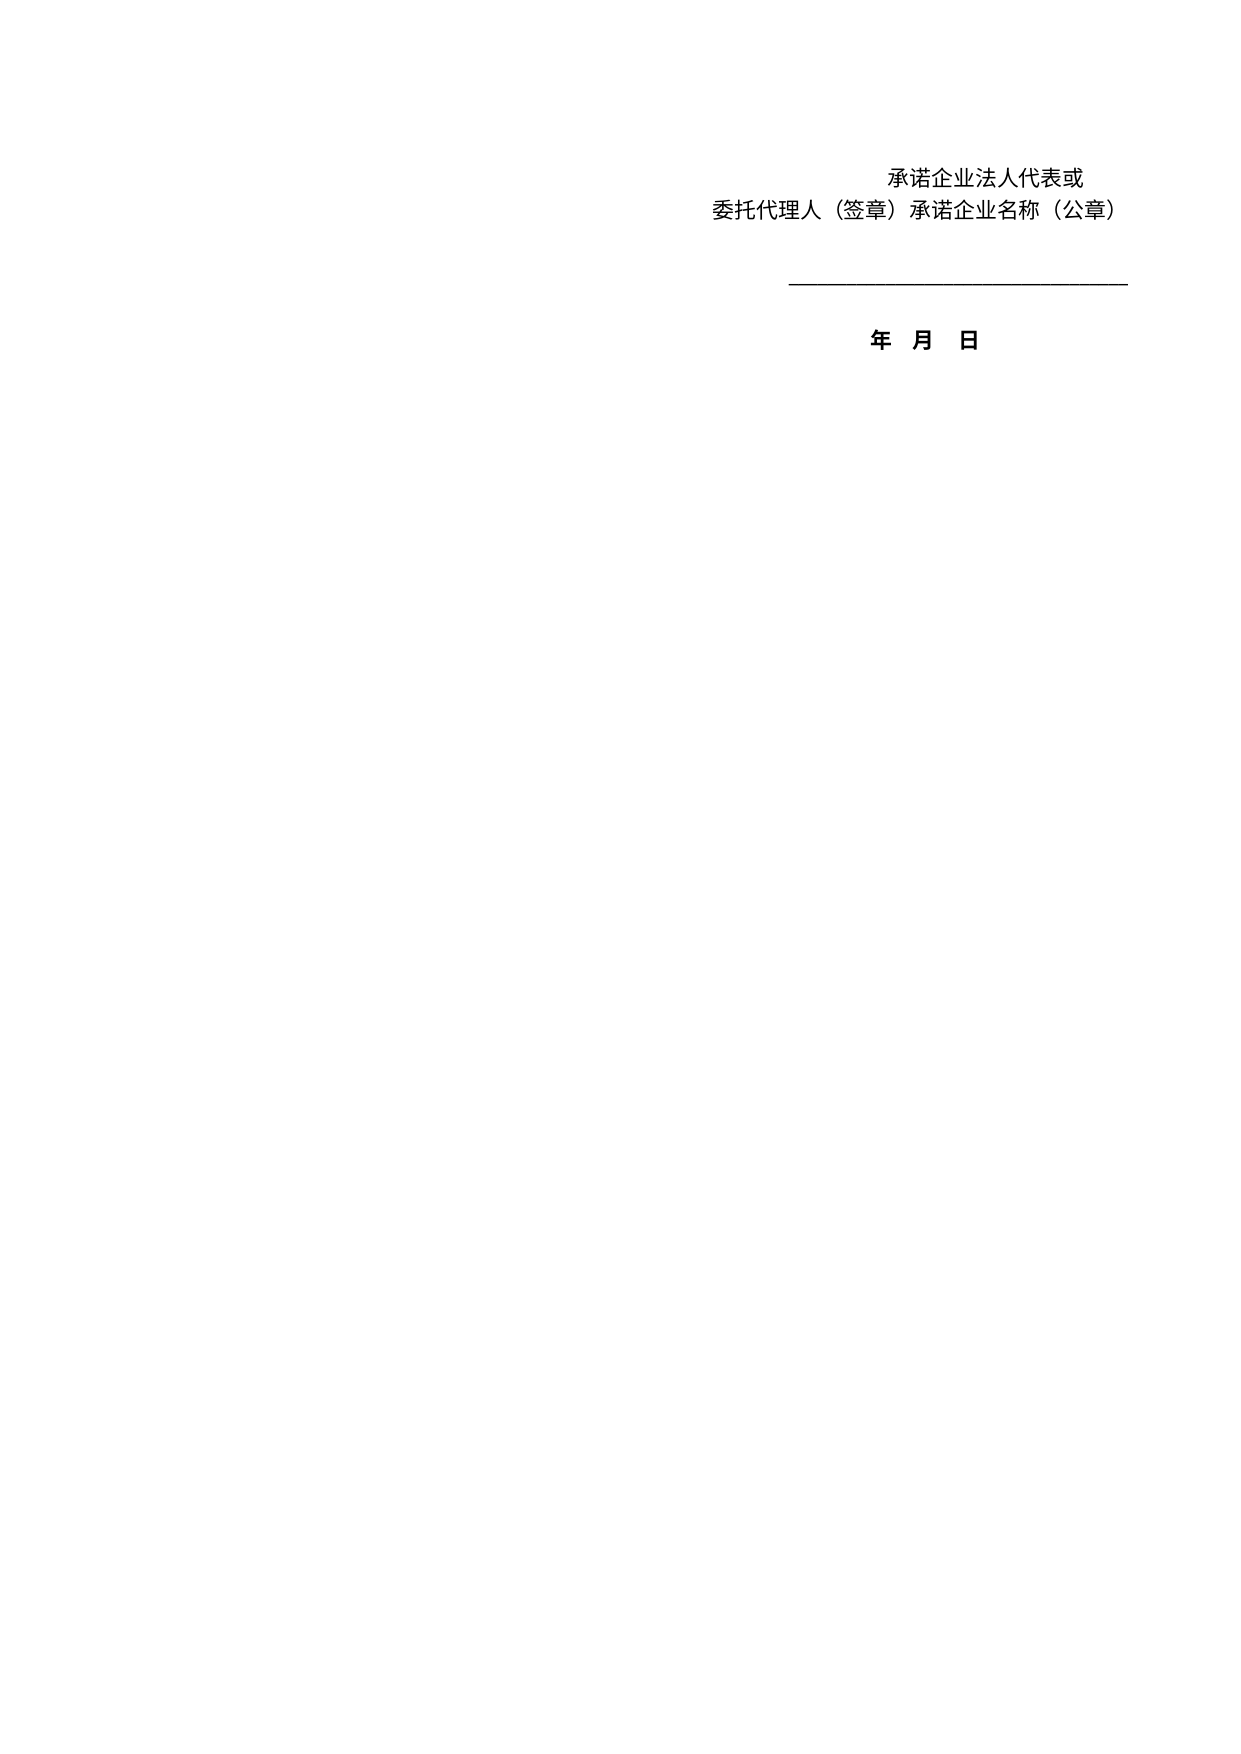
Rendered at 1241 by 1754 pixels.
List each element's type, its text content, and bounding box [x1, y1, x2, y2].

text 年 月 日 [145, 323, 1084, 354]
text ___________________________________ [145, 258, 1128, 290]
text 委托代理人（签章）承诺企业名称（公章） [145, 193, 1128, 225]
text 承诺企业法人代表或 [112, 160, 1084, 193]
───
* EXERCISE AIM:
Pictures included in the data should be dropped; everything else must be repeated exactly.

* RESPONSE BELOW:
Rendered at 1241 by 1754 pixels.
List each element's type, its text content, and bounding box [x1, y1, x2, y2].

text 年 月 日 [145, 323, 1084, 354]
text ___________________________________ [145, 258, 1128, 290]
text 委托代理人（签章）承诺企业名称（公章） [145, 193, 1128, 225]
text 承诺企业法人代表或 [112, 160, 1084, 193]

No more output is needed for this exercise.